This out-of-this-world diamond-studded rock just got even weirder

File photo: A photo taken by Expedition 46 flight engineer Tim Peake of the European Space Agency (ESA) aboard the International Space Station shows Italy, the Alps, and the Mediterranean on January, 25, 2016. (REUTERS/NASA/Tim Peake/Handout)

A tiny chunk of stone that looks like nothing else ever seen in the solar system might be even weirder than scientists thought.

The Hypatia stone was found in southwestern Egypt in 1996. It was hardly more than a pebble, just 1.3 inches (3.5 centimeters) wide at its widest and a smidge over an ounce (30 grams) in weight. But analysis revealed that the stone (dubbed "Hypatia" for a fourth-century female mathematician and philosopher) fit into no known category of meteorite. Now, a new study suggests that at least some parts of the stone may have formed before the solar system did.

If so — and that is a big "if" — the stone might reveal that the dust cloud that eventually congealed into our solar system was not as uniform as previously believed. [Big Bang to Civilization: 10 Amazing Origin Events]

Oddball discovery

When the Hypatia stone was first discovered, researchers weren't sure where it came from. Because it is studded with microdiamonds 50 nanometers to 2 micrometers in size, one possibility was that it was a strange example of a type of diamond known as a carbonado diamond. But studies in 2013 and 2015 definitively knocked out that possibility: The ratios of noble gases in the stone show that it is most certainly from out of this world. (The diamonds probably formed from the shock when the space rock blasted through Earth's atmosphere.)

"This is a piece of extraterrestrial material," said Guillaume Avice, a postdoctoral scholar of geochemistry at the California Institute of Technology who participated in the 2015 study. [Greetings, Earthlings! 8 Ways Aliens Could Contact Us]

But that's about all that can be definitively said about the Hypatia stone. The makeup of the rock matches no known meteorite. In fact, the rock hasn't been officially categorized as a meteorite, even though it came from space, because only about 0.14 ounces (4 grams) of the original mass of the rock can currently be accounted for. It's not that the rest is permanently lost, Avice said, but it's been chipped apart and sent around to so many labs that fragments are all over the place. The Meteoritical Society requires 20 percent of a meteorite's original mass to be present to officially declare it to be a meteorite.

Mysterious minerals

In the new study, researchers focused on the minerals in the Hypatia stone.
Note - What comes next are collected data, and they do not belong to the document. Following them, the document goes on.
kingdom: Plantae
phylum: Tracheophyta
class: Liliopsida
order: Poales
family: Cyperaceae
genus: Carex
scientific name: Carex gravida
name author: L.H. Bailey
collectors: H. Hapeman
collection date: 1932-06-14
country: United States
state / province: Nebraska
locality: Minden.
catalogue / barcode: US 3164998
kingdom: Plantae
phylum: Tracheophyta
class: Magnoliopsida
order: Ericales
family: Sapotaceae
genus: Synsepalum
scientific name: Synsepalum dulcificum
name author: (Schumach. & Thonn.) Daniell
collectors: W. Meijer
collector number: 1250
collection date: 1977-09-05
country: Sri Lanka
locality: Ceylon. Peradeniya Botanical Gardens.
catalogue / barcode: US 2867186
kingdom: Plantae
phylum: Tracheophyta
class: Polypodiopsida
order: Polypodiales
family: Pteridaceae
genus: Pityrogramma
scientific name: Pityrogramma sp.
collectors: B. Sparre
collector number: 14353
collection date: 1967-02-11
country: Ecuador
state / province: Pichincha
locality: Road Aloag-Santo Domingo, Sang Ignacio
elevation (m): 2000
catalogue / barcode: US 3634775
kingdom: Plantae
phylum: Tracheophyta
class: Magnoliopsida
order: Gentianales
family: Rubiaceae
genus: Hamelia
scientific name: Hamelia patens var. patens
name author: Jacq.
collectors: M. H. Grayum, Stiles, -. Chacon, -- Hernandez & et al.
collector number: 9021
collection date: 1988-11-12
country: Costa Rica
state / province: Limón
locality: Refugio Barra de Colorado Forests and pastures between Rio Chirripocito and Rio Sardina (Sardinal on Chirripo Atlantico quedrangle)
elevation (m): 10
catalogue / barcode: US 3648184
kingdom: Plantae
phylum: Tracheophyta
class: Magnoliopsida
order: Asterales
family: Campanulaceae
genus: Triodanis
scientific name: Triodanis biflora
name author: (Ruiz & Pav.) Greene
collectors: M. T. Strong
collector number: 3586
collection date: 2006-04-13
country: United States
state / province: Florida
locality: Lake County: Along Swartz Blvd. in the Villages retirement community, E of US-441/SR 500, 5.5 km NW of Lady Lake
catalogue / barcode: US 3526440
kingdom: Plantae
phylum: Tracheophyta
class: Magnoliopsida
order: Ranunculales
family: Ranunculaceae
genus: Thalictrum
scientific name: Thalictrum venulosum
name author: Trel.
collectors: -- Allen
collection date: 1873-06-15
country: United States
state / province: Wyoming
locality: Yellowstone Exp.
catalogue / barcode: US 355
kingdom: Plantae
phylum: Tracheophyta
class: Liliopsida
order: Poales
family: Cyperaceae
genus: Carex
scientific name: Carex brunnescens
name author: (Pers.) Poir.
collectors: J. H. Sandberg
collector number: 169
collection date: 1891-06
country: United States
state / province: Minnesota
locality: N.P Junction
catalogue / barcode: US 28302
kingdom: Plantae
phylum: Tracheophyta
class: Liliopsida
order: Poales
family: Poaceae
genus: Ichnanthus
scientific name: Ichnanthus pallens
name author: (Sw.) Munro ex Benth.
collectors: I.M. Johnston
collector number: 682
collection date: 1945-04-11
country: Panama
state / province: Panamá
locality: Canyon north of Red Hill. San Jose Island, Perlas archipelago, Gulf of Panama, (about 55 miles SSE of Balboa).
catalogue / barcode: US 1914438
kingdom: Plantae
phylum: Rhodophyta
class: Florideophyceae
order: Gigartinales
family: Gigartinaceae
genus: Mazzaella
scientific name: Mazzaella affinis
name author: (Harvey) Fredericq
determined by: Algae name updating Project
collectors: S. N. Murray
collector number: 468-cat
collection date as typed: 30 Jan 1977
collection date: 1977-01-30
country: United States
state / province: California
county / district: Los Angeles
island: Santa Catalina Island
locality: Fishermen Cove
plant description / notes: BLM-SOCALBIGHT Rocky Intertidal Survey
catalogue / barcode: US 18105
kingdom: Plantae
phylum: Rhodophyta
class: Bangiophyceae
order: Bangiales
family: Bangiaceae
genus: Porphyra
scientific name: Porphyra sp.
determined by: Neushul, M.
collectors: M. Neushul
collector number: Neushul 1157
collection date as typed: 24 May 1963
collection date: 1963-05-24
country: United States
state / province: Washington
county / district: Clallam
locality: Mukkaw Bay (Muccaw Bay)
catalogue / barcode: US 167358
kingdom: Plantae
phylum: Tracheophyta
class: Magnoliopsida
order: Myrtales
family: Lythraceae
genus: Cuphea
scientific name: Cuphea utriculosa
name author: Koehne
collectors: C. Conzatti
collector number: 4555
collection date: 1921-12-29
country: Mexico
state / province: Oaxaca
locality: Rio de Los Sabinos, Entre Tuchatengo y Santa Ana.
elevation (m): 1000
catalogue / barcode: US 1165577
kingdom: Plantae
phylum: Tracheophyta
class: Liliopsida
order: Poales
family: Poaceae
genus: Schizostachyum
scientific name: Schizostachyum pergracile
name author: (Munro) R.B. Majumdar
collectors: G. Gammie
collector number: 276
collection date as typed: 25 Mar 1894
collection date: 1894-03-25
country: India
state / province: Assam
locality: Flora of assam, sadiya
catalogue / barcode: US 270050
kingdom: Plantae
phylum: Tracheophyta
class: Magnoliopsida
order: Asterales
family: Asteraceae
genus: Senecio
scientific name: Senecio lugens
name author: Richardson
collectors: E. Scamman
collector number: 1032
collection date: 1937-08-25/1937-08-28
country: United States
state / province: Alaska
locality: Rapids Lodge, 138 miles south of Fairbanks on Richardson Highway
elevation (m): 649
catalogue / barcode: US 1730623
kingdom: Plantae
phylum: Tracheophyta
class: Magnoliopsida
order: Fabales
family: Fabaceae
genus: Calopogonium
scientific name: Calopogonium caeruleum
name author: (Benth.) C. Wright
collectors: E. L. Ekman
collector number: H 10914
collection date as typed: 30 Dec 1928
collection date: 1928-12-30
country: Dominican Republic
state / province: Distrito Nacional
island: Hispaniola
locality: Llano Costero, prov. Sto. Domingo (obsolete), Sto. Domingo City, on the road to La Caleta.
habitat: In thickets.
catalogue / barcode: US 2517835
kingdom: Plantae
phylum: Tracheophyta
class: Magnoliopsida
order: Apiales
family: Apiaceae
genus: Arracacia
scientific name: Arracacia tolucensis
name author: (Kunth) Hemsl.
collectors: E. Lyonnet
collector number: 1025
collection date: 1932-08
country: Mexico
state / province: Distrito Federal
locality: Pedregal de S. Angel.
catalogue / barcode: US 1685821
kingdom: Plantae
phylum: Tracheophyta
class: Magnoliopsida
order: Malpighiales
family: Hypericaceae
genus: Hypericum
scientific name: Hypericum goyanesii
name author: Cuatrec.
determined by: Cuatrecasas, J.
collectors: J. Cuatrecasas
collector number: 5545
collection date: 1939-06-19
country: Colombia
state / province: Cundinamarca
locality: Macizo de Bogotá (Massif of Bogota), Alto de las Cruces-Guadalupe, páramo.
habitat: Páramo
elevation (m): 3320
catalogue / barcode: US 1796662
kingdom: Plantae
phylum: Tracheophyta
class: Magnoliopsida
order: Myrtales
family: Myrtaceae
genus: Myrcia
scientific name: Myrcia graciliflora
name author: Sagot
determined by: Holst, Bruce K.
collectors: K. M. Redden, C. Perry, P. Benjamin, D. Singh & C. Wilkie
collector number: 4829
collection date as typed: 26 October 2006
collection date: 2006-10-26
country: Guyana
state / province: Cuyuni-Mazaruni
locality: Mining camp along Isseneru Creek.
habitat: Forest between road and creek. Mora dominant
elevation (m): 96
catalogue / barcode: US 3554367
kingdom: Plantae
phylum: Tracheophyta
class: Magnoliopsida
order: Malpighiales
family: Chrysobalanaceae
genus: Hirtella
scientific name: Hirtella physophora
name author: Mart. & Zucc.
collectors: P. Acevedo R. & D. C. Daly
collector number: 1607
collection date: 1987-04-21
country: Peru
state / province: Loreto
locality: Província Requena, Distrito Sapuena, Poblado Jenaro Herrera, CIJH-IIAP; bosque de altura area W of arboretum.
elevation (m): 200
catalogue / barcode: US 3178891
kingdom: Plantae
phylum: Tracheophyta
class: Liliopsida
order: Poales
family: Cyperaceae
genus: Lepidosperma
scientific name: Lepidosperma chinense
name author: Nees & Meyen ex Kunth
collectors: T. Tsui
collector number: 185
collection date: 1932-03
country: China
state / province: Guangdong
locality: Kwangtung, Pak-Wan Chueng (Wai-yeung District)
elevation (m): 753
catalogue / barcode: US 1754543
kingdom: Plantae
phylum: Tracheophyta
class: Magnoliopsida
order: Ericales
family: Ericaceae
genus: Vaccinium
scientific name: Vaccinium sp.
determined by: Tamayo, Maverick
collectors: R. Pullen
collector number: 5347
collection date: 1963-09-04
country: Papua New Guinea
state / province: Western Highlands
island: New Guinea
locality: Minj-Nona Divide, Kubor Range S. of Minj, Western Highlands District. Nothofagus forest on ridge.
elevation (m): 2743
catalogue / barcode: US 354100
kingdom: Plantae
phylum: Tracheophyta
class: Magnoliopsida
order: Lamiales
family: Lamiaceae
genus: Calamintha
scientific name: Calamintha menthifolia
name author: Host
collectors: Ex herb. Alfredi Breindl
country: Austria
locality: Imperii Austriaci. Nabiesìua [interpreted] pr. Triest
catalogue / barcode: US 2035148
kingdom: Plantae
They discovered that the stone itself is not uniform, but consists of a carbon-rich matrix shot through with a variety of minerals. These mineral inclusions are as weird as the rest of the rock, the research team found. They include pure metallic aluminum nuggets, an extremely rare find in the solar system; moissanite and silver iodine phosphide grains; and strange ratios of elements that fail to match the typical ratios of solar system objects. For example, unlike any other solar object ever found, these minerals include a nickel-phosphide compound with very high ratios of nickel to iron.

"There is no known or imaginable mechanism that [this compound] could have been produced naturally in the solar nebula," study leader Jan Kramers, a geologist at the University of Johannesburg, told Live Science in an email.

The solar nebula is the dust and gas that remained after the formation of the very early sun at the dawn of the solar system about 4.6 billion years ago. Kramers and his colleagues think that this portion of the Hypatia stone may have formed from the pre-solar nebula, making it older than the sun itself. The rest — the carbon-rich matrix — may have coagulated later in the coldest outer reaches of the solar nebula, according to Kramers, because forming large bodies requires a dense dust cloud like the solar nebula to provide the material.

But current theories of solar system formation hold that solar nebula dust was the same everywhere, and Hypatia doesn't fit that picture. The matrix of the stone contains no silicate minerals. The Earth and other rocky planets are full of silicates, and so are stony meteorites. If the matrix of the Hypatia stone formed from the solar nebula, that nebula couldn't have been totally uniform after all, Kramers said.

However, that interpretation of the Hypatia stone's formation is still questionable, Avice said. The test that would cinch whether any part of the object is presolar in origin is an analysis of the Hypatia stone's isotopes, or variations of atoms based on the number of neutrons in their nuclei.

"Presolar material has a very strange isotopic composition compared to the average values of the solar system," Avice said.

Kramers also said isotopic analysis of both the matrix and the mineral inclusions in the stone is the next step researchers need to take to better understand the mysterious space pebble.

Until then, Avice said, "we still don't know what this is, exactly."